つたわりとどけ。

日常と非日常のはざまから、伝え、届けたいことを個人で探求し、実践します。このたび不定期更新に切り替えました。

令和4年1月の読書感想文⑫ 心の傷を癒すということ 安克昌(あんかつまさ):著 角川ソフィア文庫

北海道砂川市、いわた書店の一万円選書でセレクトしていただいた本も、これで最後の一冊となりました。

 

 

f:id:maruyamabase:20220115093813j:plain

心の傷を癒すということ 安克昌(あんかつまさ):著 角川ソフィア文庫

北海道砂川市 いわた書店の一万円選書にて選書

第18回サントリー学芸賞受賞作

 

阪神淡路大震災を経験した医師による、被災地から発信した「心の傷を癒すということ」についての克明な記録本となっています。

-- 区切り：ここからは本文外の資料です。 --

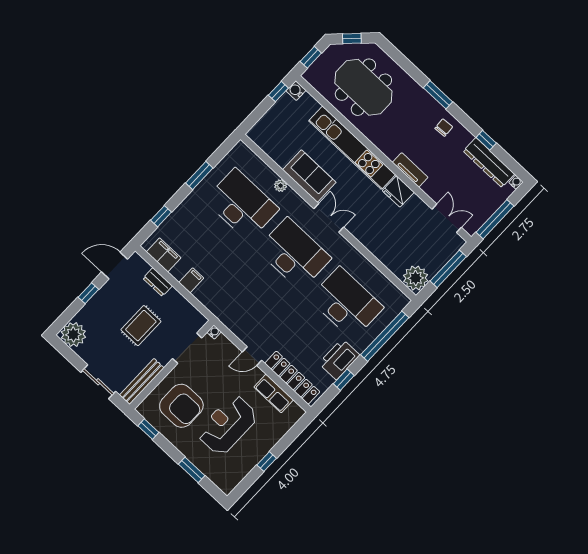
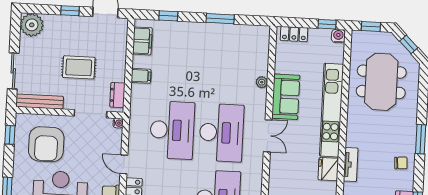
locker: (264, 126) -> (294, 34), added
desk: (242, 205) -> (172, 130), moved
dresser: (158, 282) -> (117, 95), moved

これは人によっては、読むのが苦しくなるかもしれません。

 

しかしここには事実が記載されているとともに、当時の心情も克明に記録されています。救いの手を求める者、救いの手を差し伸べる者がいますが、あのような状況下ではいつそのバランスが崩れるかもわからない。綱渡りの状況であったとともに、切り取りで伝えられてしまう現実など、やるせない気持ちがじわじわと湧いてきます。その中でも注目すべきは、カウンセリングをはじめとした行動体制の実施と確率、そしてボランティアの対応ではないかと思っています。どうしても報道では、その細部までは紹介されません。ほんの入り口だけしか伝えられないので、その先というのはどうしても見えてこないのです。だからこそ、この記録は価値があるのではないかと感じています。

 

今や日本はどこでも被災地になりうる状況になってしまいました。

我が家でも不測の事態に備え、ある程度の生活ができる環境づくりをしています。

しかし状況によっては、余裕がない中での他者に対する行動をとっていかなくてはなりません。その時はこの本の存在を思い出し、行動に努めたいと思っています。